Conducted at the invitation of the interim government chief adviser Professor Muhammad Yunus, the UN investigation into rights violations from July 1, 2024 to August 15, 2024 revealed that the ousted prime minister and Awami League president, Sheikh Hasina, herself ordered security forces to kill protesters and hide their bodies to quell the student-led protests in July 2024 in Bangladesh.

It said that the Sheikh Hasina government and security and intelligence services, alongside violent elements associated with the Awami League, systematically engaged in a range of serious human rights violations during the student-led protests.

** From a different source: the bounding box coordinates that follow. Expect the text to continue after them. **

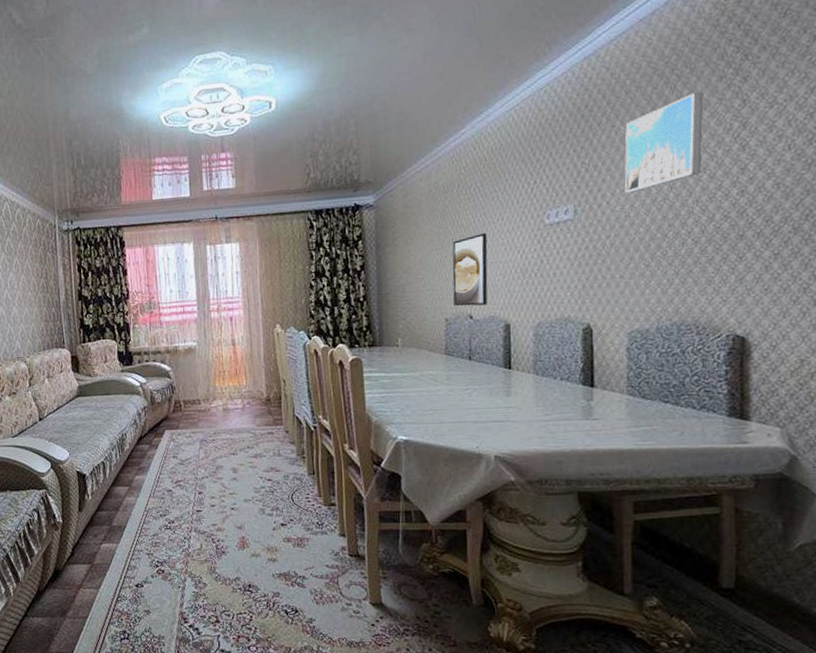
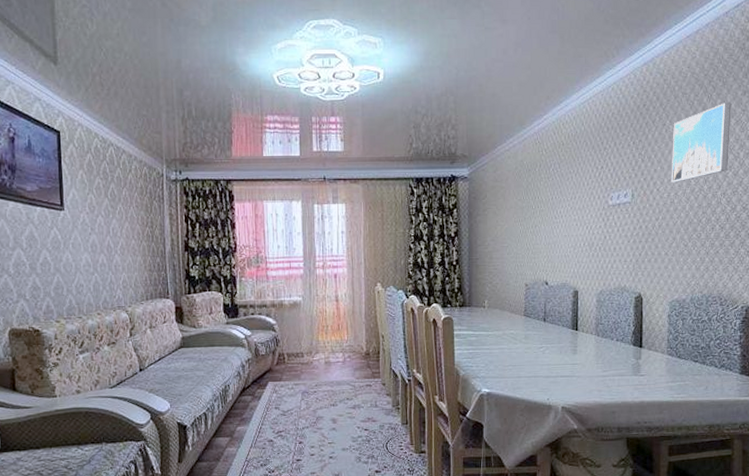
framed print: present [452,232,488,306] -> none [533,209,562,274]

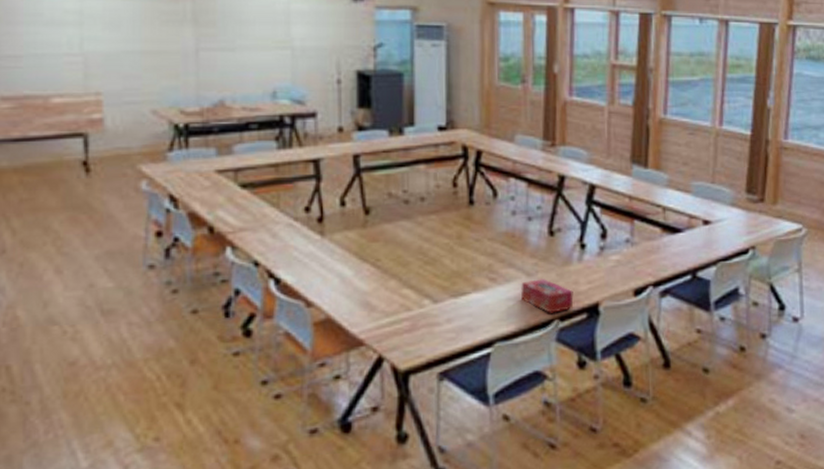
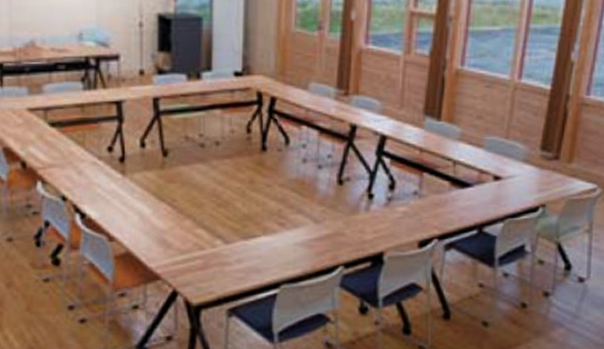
tissue box: present [520,278,574,313] -> none [307,225,359,260]

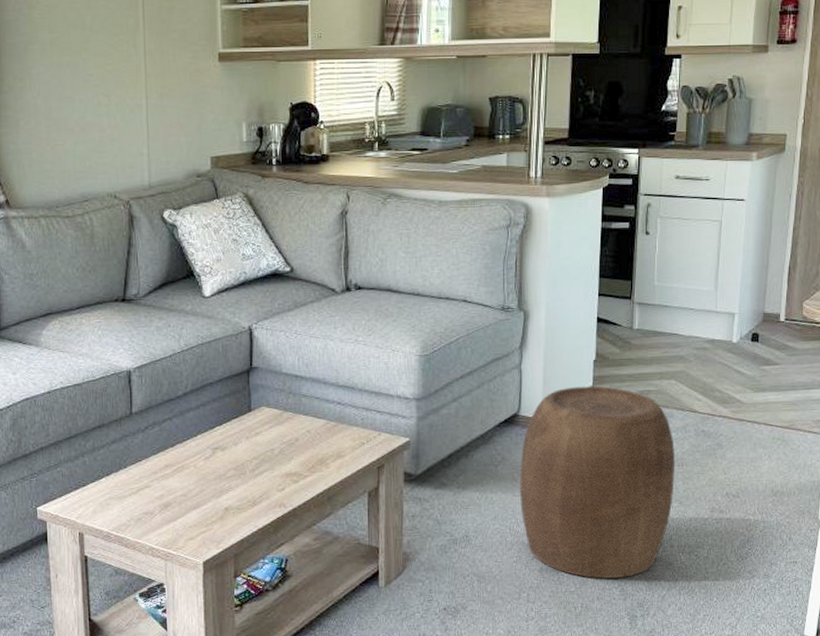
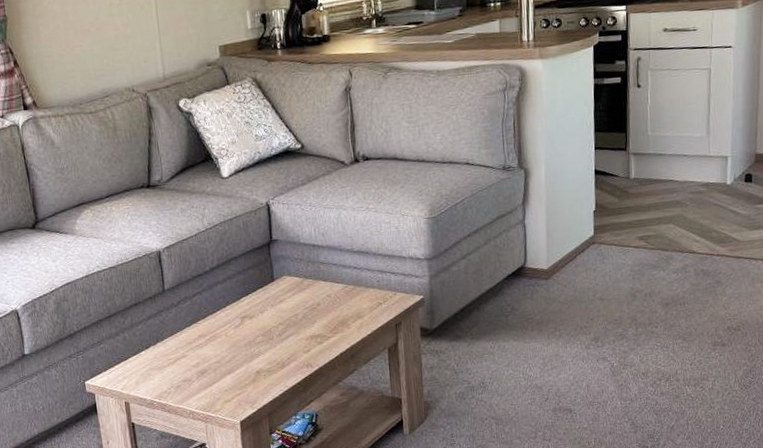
stool: present [520,386,675,579] -> none [529,235,677,415]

Professor Muhammad Yunus-led interim government has welcomed the report and thanked the OHCHR for undertaking an independent investigation into the rights violations and abuses during the July-August student-led mass uprising that ousted the authoritarian regime of Sheikh Hasina on August 5, 2024.

The UN report recommended disbanding the Rapid Action Battalion and returning personnel not involved in serious violations to their home units and confining the functions of the BGB to border control issues and the Directorate General of Forces Intelligence to military intelligence and limiting and delineating their resources and legal powers accordingly.